» INSTRUCTIONS TO FOLLOW: Copy the records verbatim, starting at the line containing "How many slices are in this pie chart?" and ending with the line containing "Reading left to", both of those lines included.

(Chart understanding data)
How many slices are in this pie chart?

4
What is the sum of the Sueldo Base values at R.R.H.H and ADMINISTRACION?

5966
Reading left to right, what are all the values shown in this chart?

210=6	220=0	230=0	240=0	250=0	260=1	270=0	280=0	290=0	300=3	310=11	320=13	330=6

* * *

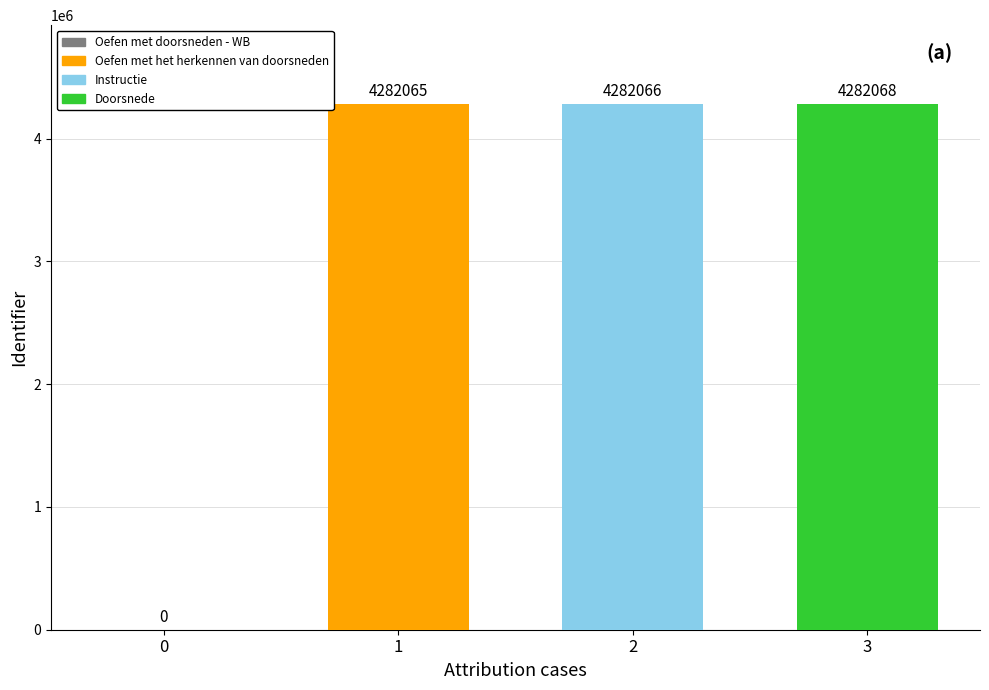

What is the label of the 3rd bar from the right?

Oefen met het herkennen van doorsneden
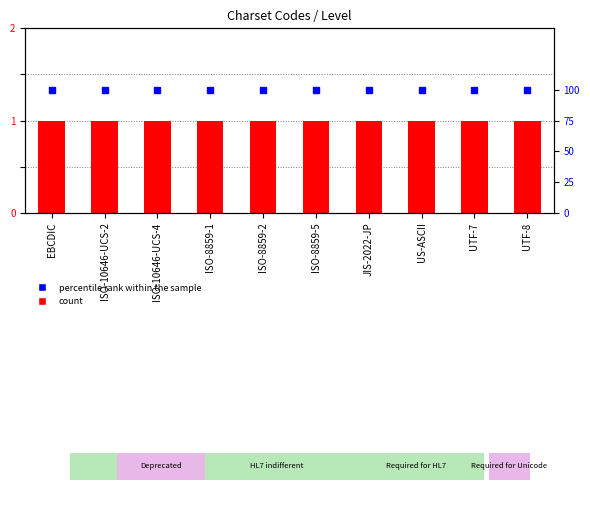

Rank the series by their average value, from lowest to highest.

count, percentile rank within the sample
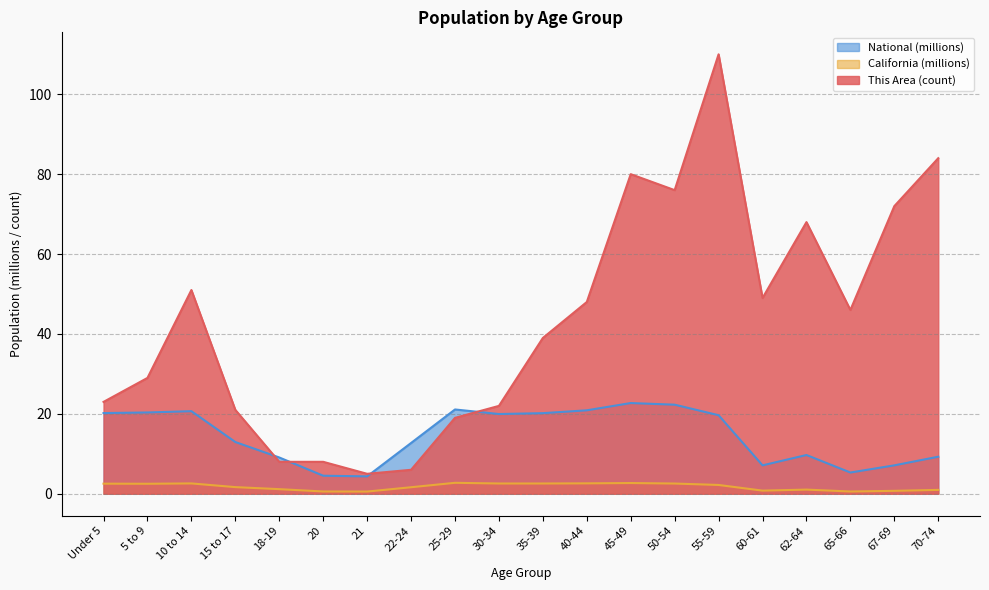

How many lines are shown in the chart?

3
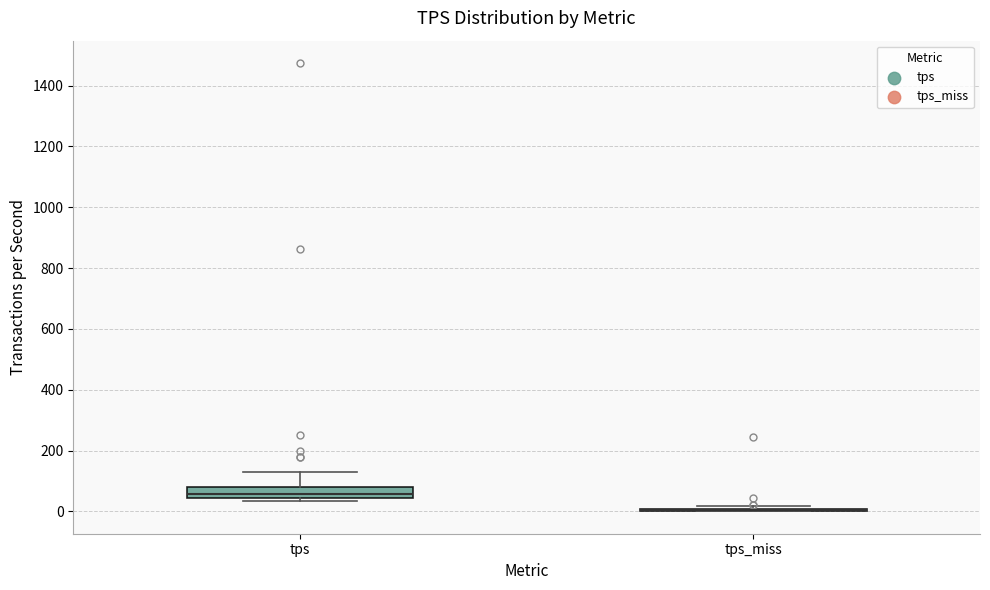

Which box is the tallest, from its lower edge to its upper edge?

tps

» WRITTEN ANSWER:
How many slices are in this pie chart?

4
What is the sum of the Sueldo Base values at R.R.H.H and ADMINISTRACION?

5966
Reading left to right, what are all the values shown in this chart?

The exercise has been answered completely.